Wednesday, February 11, 2015

One Category at a Time: Makeup and Hairstyling

Usually, Best Makeup and Hairstyling can be a frustrating and unpredictable category at the nomination stage. Despite having the field of possible nominees pared down to a paltry seven in advance, many pundits fail to anticipate the final three nominees since this branch has a bit of a history of snubbing excellent makeup in excellent films in favour of commendable makeup in horrible films -- much to the vexation of Oscar completists everywhere, who hate having to sit through the likes of Click, Norbit, or The Lone Ranger.

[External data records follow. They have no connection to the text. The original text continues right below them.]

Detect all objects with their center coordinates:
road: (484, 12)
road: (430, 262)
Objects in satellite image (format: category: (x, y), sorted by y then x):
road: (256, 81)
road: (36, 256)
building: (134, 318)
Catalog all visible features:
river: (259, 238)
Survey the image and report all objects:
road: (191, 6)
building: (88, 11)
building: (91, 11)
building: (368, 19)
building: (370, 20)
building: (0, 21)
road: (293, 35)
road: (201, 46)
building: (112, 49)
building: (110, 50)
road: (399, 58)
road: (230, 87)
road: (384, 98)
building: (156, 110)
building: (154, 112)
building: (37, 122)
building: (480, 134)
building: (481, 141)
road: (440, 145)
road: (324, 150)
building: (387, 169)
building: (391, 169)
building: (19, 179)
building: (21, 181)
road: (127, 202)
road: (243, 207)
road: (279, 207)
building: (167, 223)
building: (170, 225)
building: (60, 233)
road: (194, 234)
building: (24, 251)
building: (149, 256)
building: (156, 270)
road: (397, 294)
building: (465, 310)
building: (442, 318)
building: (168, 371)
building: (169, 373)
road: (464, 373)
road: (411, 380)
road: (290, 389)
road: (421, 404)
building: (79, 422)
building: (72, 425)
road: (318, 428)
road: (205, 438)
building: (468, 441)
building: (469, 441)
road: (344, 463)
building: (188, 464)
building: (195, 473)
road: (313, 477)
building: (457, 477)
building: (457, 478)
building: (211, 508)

Picking the winners, however, has usually been relatively easy. How can it not be, with only three options to consider (time to expand it to five, AMPAS!). I myself have guessed the winners correctly for eight consecutive years, a longer streak than I can boast in any other category, and I'm far from the only one with such a record. This is all very usual for Oscar prognosticators.

But this year, things are a bit unusual. In fact, they're downright topsy turvy. Not only are all three movies worthy contenders for their remarkable transformations, but all three movies are actually... good movies! And more unusual yet is that all three of them feel like potential winners, making this one of the true toss-up categories of the year.

Let's dive into the cases you could make for each nominee:

The case for Guardians of the Galaxy: Oscar loves creatures in this category. Makeup magician David White has done some stellar creations for Marvel movies before (Captain America and Thor: The Dark World), but none of his previous projects required the sheer volume and variety of bizarro characters that he and Elizabeth Yianni-Georgiou get to show off in this immensely popular sci-fi spectacle; Drax's full-body tats, Ronan's tribal markings, Gammora's verdigris... All of it looks great and is fittingly reverent to the original comic book artwork. The pair are enjoying their first career nominations, and a win would be especially sweet for White, who designed prosthetics for the Oscar-winning La Vie En Rose, only for his name to be left off the ballot (odd, since the latex aging of Marion Cotillard is essentially what it won for). The blockbuster's mammoth box office can only help, perhaps convincing undecided voters that such a successful film deserves to take home hardware for something. Narnia, Pan's Labyrinth, Star Trek and The Wolfman all set a hopeful precedent in its favour, suggesting that the Academy often votes for "most" makeup...

... unless there's a Best Picture nominee in the mix...

The case for The Grand Budapest Hotel: Oscar loves Best Picture nominees in this category. For the last decade and a bit, Best-Picture-nominated films have ruled the roost here, whenever the makeup branch has nominated them, that is. You have to go back to 1998 -- an era when this was simply called 'Best Makeup' -- to find a Best Pic contender that lost to something other than another Best Pic contender: Titanic lost to Men in Black for the obvious reason that the latter's makeup was more noticeably amazing. I guess you could argue that, likewise, Frances Hannon's quaintly specific designs aren't "noticeably amazing" either, apart from the unreal aging work that she and Oscar-winner Mark Coulier did on Tilda Swinton. But the recent name change of the category to include the word 'Hairstyling' goes a long way in reminding voters to consider the film's many period coiffures. Wins for Lord of the Rings, Benjamin Button, Les Miserables and especially Dallas Buyers Club (probably the subtlest makeup winner ever) go to show that sometimes the clout of that top nomination can be hard to trump.
The BAFTA win is a compelling bit of evidence.

The case for Foxcatcher: Oscar loves unrecognizable transformations in this category, and Oscar-winner Bill Corso had a tough one to make happen. How to turn Steve Carell -- with his bushy brow, broad smile and bright eyes -- into the hollow-gazed John du Pont we need to see on screen? The work extends well beyond that famous nose piece, involving dental prosthetics, skin tone adjustments and other subtle touches that most viewers wouldn't notice because they're so realistically achieved. First-time nominee Dennis Liddiard does similarly nuanced work on Channing Tatum and Mark Ruffalo that probably won't even cross voters' minds if they go for this option on their ballots. I might say the work is too low-key to win, but Foxcatcher is clearly respected and doesn't stand a chance on its other four nominations. Could this be the area where its supporters push it through? Let's not discount the fact that Carell's performance really sells the makeup job, and being nominated himself will draw lots of attention to it. Frida, La Vie En Rose and The Iron Lady are good examples of how impressed the Academy can be by makeup that assists an Oscar-nominated portrayal of a real-life person.

Honestly, I have no idea which way this one will fall, but for now I'll follow the BAFTA decision and put my chips on Grand Budapest.

Will win: The Grand Budapest Hotel
Runner-up: Guardians of the Galaxy

Should win: Guardians of the Galaxy
Should have been nominated: The Theory of Everything

1 comment:

  1. Who I want: Foxcatcher
    Who I think it will be: Guardians

    However, I would not be surprised to see ANY of these win.